What you emphasize, speed/productivity, is indeed the credo of our world, but that doesn't necessarily align with the goal of design. Take Apple, they don't seem to care about speed or continuous delivery at all, yet are widely celebrated for design excellence.

Likewise, "consistency" does not mean you found the optimal design. Even Google admitted that Material Design was a poor choice for some of their (internal) products and couldn't make it fit.




> Take Apple, they don't seem to care about speed or continuous delivery at all, yet are widely celebrated for design excellence.

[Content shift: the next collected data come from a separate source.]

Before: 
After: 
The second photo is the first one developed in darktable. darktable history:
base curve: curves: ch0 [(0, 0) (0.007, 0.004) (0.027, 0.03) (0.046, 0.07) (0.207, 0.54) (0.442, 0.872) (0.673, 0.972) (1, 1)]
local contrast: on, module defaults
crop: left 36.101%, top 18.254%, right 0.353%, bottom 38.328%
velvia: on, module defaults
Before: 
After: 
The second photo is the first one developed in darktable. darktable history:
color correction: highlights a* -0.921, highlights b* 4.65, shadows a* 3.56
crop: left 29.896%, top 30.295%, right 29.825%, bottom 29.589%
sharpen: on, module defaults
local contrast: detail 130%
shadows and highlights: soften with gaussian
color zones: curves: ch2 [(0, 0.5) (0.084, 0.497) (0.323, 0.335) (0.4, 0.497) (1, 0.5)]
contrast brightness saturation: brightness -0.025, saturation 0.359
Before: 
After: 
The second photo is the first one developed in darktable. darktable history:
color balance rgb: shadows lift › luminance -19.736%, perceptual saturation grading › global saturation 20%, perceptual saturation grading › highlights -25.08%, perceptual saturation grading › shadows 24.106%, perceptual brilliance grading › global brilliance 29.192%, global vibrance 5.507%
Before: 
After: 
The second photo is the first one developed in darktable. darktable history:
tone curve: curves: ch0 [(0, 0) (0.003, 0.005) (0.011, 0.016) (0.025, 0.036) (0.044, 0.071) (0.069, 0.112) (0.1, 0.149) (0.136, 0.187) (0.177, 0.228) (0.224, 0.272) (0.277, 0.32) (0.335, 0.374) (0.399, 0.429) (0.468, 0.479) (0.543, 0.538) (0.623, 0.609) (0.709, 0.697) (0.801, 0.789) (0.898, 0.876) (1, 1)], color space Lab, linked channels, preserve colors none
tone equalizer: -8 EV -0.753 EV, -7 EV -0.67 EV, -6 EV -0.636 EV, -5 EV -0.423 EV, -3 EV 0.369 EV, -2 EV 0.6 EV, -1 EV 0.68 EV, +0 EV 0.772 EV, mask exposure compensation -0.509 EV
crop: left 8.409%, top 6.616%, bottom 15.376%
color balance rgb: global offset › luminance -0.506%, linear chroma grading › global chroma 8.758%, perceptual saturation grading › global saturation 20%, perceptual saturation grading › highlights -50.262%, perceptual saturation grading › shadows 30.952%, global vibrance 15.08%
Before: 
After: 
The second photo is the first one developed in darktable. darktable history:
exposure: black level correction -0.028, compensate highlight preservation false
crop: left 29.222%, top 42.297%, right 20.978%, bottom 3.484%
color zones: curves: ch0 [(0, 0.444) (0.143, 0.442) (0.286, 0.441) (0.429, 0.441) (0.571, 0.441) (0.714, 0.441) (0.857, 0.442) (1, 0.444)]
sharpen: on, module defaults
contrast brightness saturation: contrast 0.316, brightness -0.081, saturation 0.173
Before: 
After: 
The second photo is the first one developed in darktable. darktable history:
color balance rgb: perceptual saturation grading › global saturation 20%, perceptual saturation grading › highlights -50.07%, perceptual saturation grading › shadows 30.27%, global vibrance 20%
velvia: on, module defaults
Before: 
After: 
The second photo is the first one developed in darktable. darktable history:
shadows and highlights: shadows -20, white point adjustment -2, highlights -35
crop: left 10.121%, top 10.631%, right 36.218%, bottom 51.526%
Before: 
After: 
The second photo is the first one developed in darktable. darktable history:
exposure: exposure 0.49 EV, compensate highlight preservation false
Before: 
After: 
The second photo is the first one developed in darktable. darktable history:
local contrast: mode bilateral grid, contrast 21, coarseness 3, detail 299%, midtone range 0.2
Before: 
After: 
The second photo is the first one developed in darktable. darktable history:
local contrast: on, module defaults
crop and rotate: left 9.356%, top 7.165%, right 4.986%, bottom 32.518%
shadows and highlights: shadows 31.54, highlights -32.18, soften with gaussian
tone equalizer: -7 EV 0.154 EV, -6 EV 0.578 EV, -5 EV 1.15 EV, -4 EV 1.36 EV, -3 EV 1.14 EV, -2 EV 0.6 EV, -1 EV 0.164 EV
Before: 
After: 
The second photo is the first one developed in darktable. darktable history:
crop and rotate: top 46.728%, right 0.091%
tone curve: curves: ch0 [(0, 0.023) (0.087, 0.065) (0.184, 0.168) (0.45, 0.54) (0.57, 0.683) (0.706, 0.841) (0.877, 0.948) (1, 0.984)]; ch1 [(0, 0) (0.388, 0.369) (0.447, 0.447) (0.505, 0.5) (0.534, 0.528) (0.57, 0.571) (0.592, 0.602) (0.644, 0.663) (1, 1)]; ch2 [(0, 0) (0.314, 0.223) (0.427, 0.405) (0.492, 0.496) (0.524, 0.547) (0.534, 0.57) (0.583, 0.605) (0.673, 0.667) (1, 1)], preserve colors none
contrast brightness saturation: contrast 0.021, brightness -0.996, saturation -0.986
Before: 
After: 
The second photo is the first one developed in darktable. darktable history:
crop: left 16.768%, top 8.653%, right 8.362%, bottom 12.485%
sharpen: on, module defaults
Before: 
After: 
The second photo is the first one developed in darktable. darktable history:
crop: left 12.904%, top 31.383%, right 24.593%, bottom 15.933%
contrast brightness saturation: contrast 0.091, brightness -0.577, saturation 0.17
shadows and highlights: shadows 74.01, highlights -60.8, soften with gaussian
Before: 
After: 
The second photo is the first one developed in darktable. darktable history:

For a large software product to be designed well I think you need at least the following four things organizationally:

1. Talented people

2. A collaborative culture that allow those people to argue their position

3. Leadership that believes in good design and is willing and able to invest in it

4. The discipline to maintain consistency across many surfaces

Apple has all 4. I'm at a company that had 1-3 but really struggled with 4 pre-figma. The transition has allowed our design team to really focus their creative energies onto more impactful problems and much less time designing settings page #32. Admittedly this done mean the less talented designers have less fun when they're working, but this griping is exactly what I deal with from mid level engineers who want to work with latest shiny framework, just part of making good product IMO.